§ **Task item**
Using the data below, copy every line that contains the word "font".
━━━━━━━━
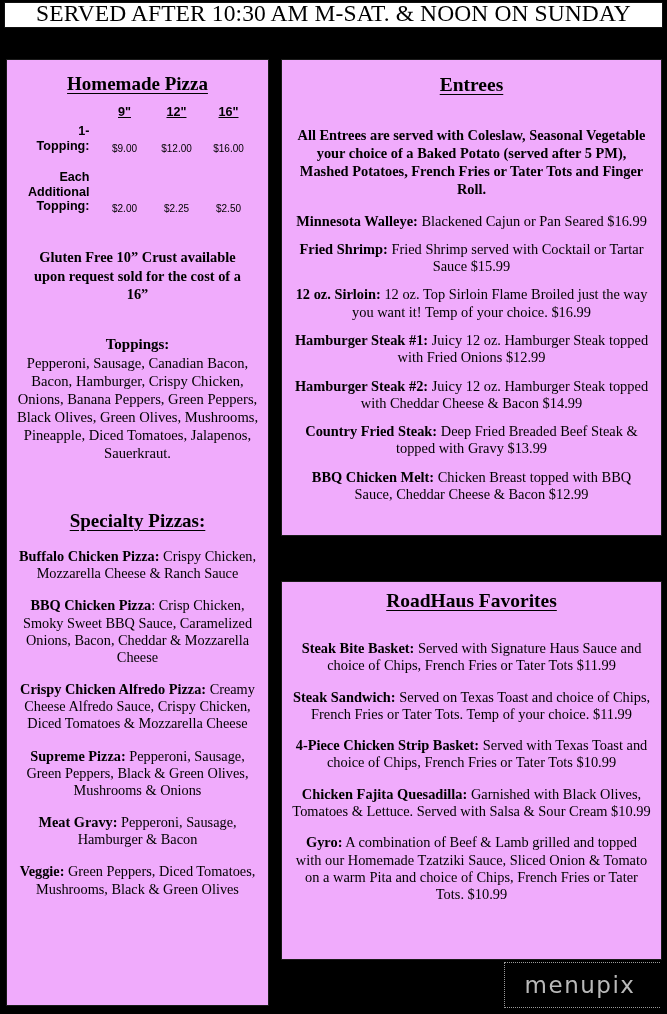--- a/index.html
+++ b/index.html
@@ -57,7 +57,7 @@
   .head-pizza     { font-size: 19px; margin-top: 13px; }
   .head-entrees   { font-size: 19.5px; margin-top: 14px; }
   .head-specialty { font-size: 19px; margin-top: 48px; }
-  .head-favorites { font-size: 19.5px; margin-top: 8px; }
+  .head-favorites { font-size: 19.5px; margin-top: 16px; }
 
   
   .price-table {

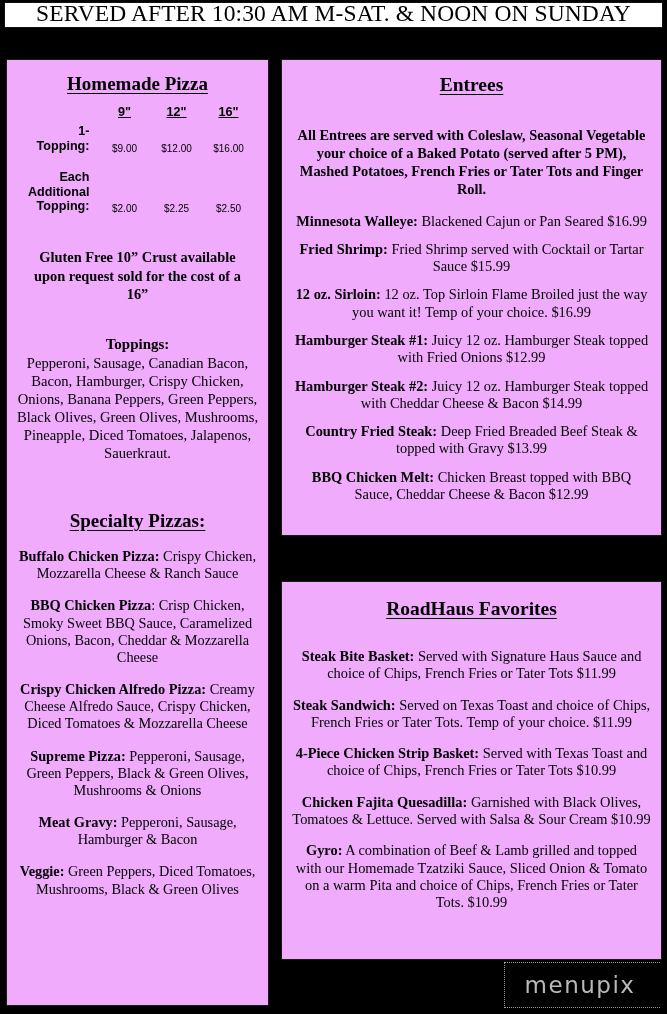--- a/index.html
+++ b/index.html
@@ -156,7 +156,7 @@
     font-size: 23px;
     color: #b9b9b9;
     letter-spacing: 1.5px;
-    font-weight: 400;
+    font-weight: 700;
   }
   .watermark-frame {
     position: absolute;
━━━━━━━━
§ **Task response**
   .head-pizza     { font-size: 19px; margin-top: 13px; }
   .head-entrees   { font-size: 19.5px; margin-top: 14px; }
   .head-specialty { font-size: 19px; margin-top: 48px; }
-  .head-favorites { font-size: 19.5px; margin-top: 8px; }
+  .head-favorites { font-size: 19.5px; margin-top: 16px; }
     font-size: 23px;
-    font-weight: 400;
+    font-weight: 700;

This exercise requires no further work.